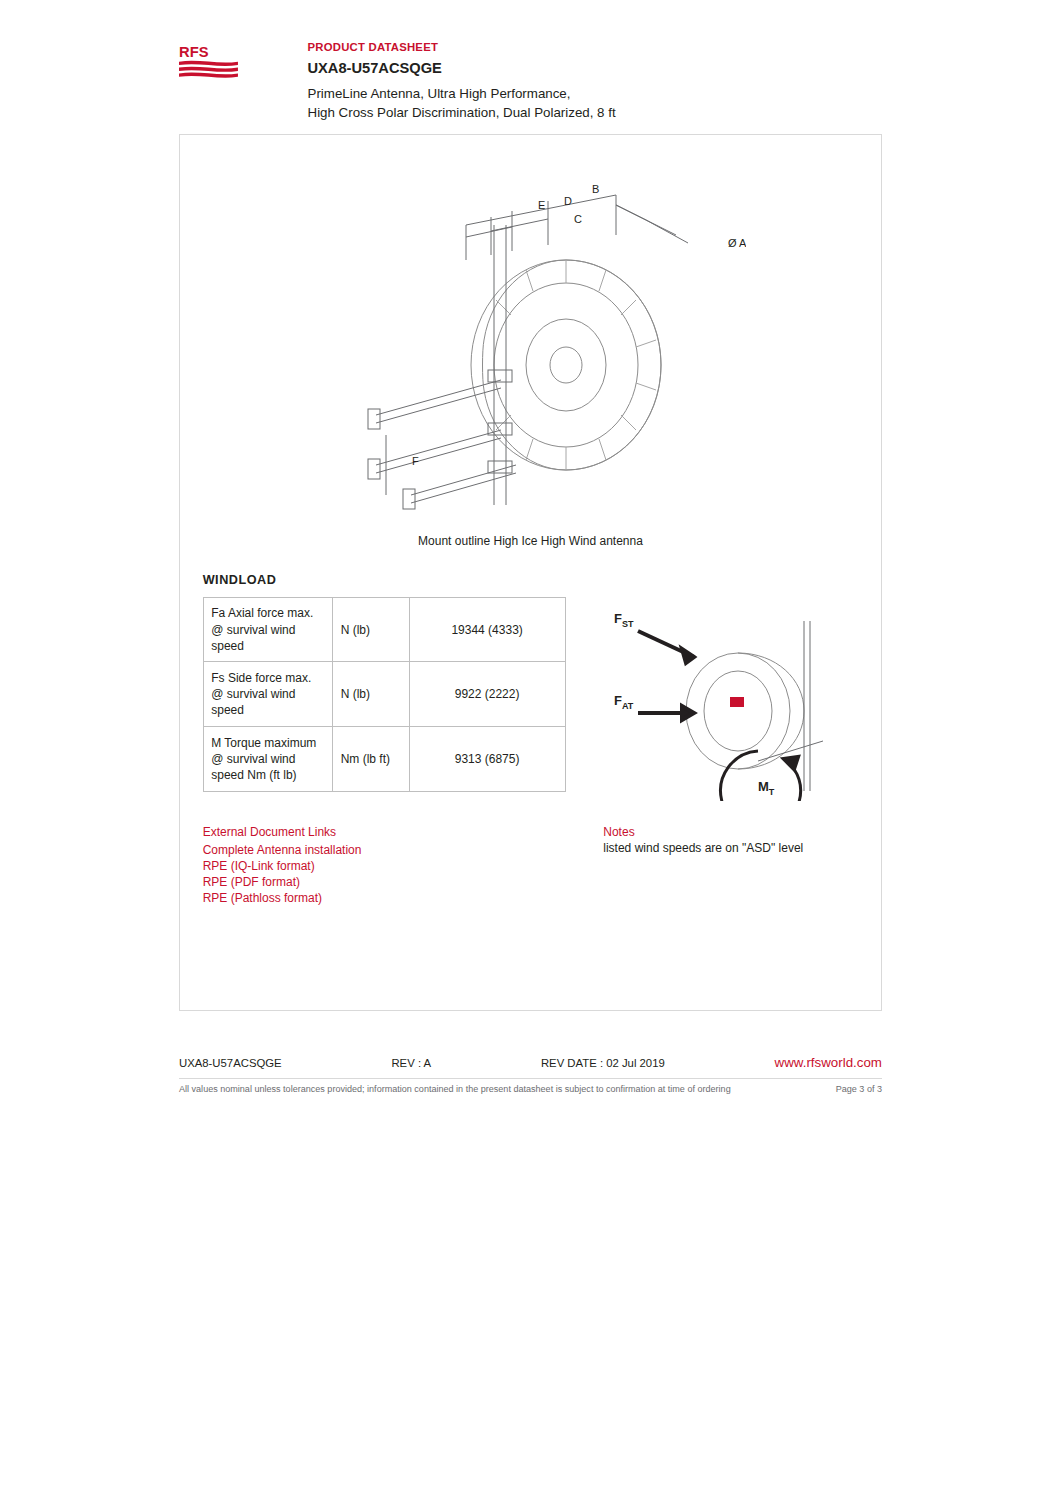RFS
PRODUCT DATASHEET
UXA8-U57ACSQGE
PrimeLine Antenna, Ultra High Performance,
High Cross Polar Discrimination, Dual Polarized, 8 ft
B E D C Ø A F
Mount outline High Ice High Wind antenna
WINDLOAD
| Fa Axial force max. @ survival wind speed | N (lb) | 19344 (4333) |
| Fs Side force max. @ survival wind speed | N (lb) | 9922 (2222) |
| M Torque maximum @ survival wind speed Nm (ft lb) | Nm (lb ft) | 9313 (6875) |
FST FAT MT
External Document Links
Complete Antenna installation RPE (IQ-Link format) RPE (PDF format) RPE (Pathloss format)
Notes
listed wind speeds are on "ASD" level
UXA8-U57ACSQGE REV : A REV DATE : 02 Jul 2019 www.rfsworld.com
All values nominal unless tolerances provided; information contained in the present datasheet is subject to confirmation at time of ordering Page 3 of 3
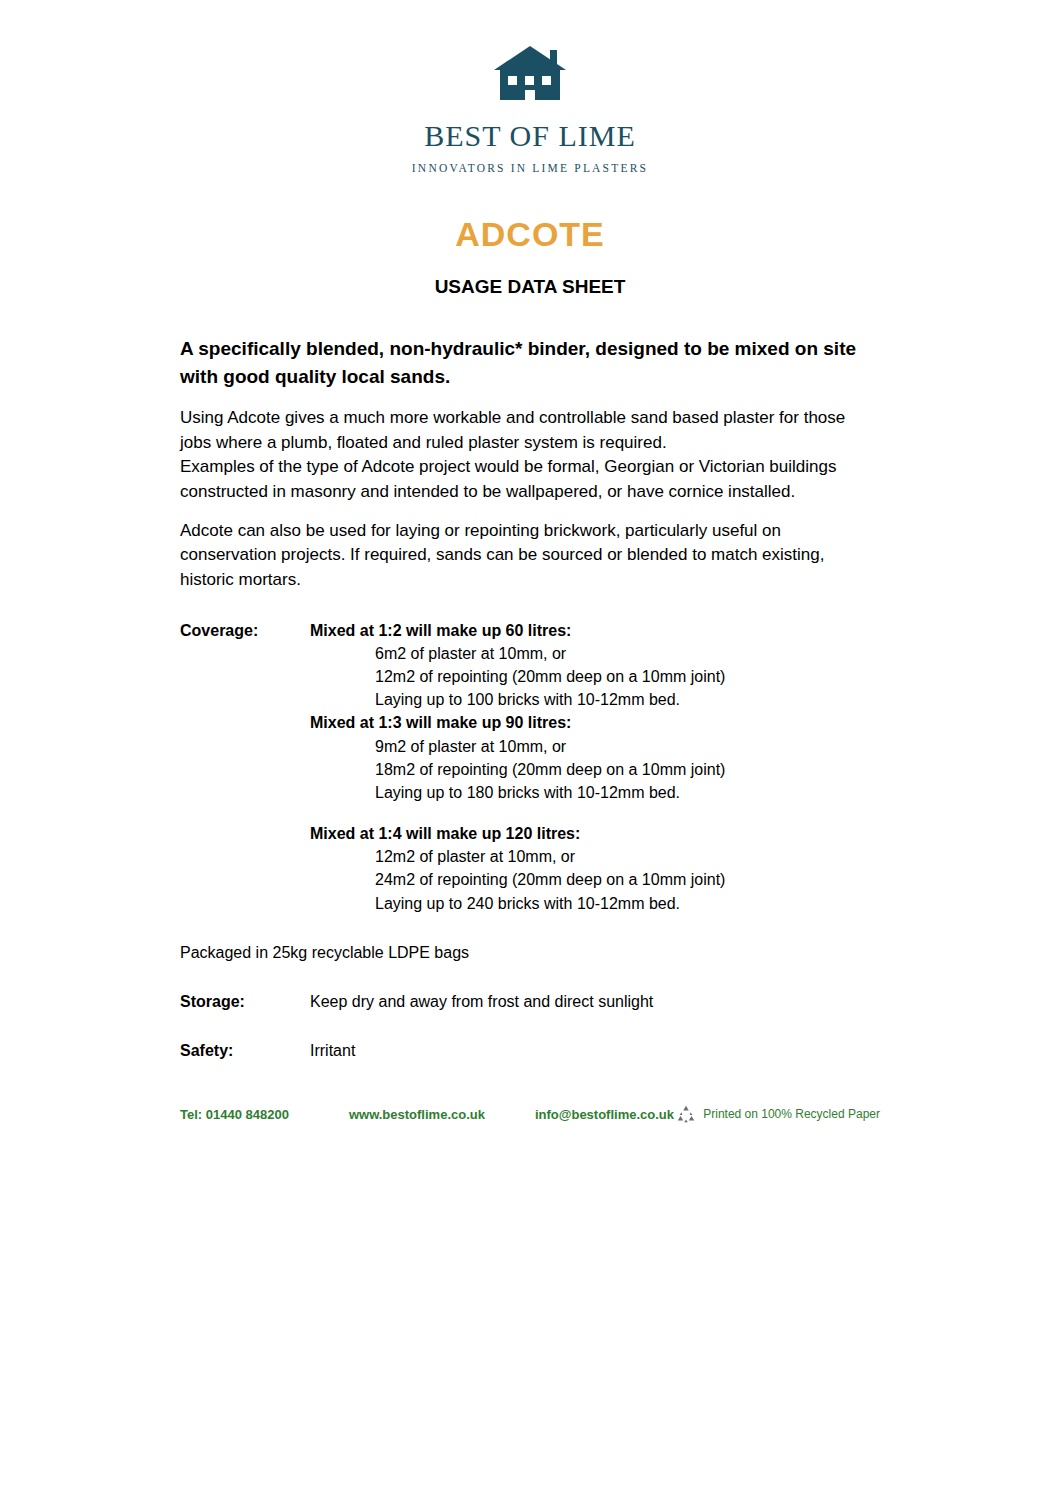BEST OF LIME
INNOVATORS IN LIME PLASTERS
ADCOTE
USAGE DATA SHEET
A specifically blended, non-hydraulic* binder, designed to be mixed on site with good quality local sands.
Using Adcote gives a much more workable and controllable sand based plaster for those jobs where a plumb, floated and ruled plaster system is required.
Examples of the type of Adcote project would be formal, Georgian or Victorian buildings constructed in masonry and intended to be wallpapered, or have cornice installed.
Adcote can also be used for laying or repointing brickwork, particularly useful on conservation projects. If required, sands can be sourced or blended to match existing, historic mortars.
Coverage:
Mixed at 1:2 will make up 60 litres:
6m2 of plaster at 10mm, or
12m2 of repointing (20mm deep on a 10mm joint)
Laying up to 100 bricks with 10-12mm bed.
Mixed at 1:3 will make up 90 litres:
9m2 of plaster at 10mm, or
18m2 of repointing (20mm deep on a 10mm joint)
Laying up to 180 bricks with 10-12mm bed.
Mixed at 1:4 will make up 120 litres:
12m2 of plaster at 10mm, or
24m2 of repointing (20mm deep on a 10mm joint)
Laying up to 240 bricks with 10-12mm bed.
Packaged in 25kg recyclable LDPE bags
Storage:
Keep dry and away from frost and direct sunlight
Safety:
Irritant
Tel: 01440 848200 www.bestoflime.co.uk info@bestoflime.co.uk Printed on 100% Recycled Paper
******
PROBLEM DETAILS:
The lines from the one containing "Laying up to 180 bricks with 10-12mm bed." through the end of the data are to be copied exactly, the first and last of them included.

ANSWER TO THIS PROBLEM:
Laying up to 180 bricks with 10-12mm bed.
Mixed at 1:4 will make up 120 litres:
12m2 of plaster at 10mm, or
24m2 of repointing (20mm deep on a 10mm joint)
Laying up to 240 bricks with 10-12mm bed.
Packaged in 25kg recyclable LDPE bags
Storage:
Keep dry and away from frost and direct sunlight
Safety:
Irritant
Tel: 01440 848200 www.bestoflime.co.uk info@bestoflime.co.uk Printed on 100% Recycled Paper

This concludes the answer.